Spend a few hours driving through Northern Virginia and you’ll spot many more examples of equestrian and countryside themes usurped to sell the very structures that now make the horse-centered life nothing more than a romantic memory. There’s a host of developments with the word “Farm” appended to the name. According to my old Webster’s, a “farm” consists of “a tract of land devoted to agricultural purposes or to the raising of animals, especially domestic livestock.” I don’t think begonias and golden retrievers qualify as “agriculture” and “livestock.” The word “farm” can also be applied to an area containing a number of similar structures or objects, such as an oil storage tank farm. So I suppose in that sense referring to a cluster of cookie-cutter homes in the same way one would describe a collection of containers for petrochemicals is fully appropriate.
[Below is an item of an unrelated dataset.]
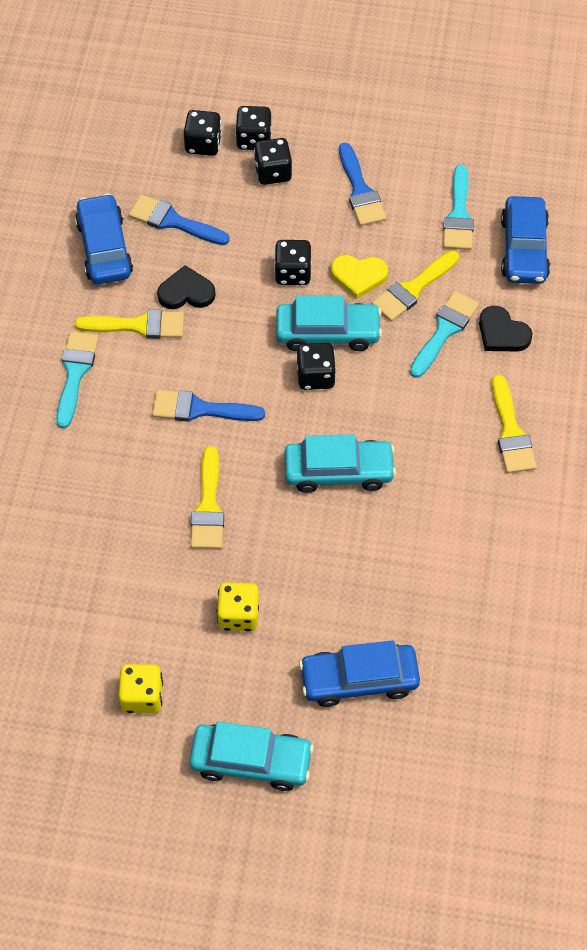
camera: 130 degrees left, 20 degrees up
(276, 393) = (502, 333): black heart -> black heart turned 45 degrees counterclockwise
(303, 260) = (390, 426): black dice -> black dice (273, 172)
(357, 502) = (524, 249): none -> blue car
This is emblematic of the overall trend to employ words and images that convey a sense of rusticity when the reality is a sanitized landscape from which everything even remotely rustic has been removed.

The following words should be henceforth banned from use in the names of home models, residential communities, golf courses, business centers, or any other development where equestrian activities or agricultural pursuits have been rendered impossible:

Hunt • Chase • Fox • Farm • Pasture • Meadow • Field • Paddock • Barn • Stable • Ride/Riding • Saddle • Bridle • Canter • Gallop • Estate • Acres

Strike them from the marketer’s lexicon, delete them as options for descriptive copy that would paint an enticing but fallacious image of a project’s true personality.

Also forbidden are images of foxes, real or cartoon-like. No photos or paintings of hunt scenes are allowed. Elements of foxhunting such as a cap, whip, scarlet coat, brown-topped boots, or horn (including erroneous depictions of bugles) are not to appear.

Legacy rape – defined as promotional messages using images of a foxhunting past rendered obsolete by the very existence of the promoted development – should be made an offense punishable by a stiff fine and lengthy incarceration. 

I’m thinking the fine proceeds should go to a fund for retired foxhounds. And that lengthy incarceration should consist of confinement with a psychopathic bulldozer operator who smells of diesel fuel, constantly makes “Brrrrrrr!” sounds, and wants to see everything in his cell knocked over and flattened, including his legacy rapist cellmate. This would assure, in the words of Gilbert & Sullivan’s Mikado, that the punishment fits the crime. Anybody with me on this?

© 2010 J. Harris Anderson

1 comment:

  1. Am I guilty of this if I love to collect hunting scenes, my favorite pony book was SILVER SNAFFLES, and I own a set of Coalport Hunting Scene china? Oh dear, where are my riding boots?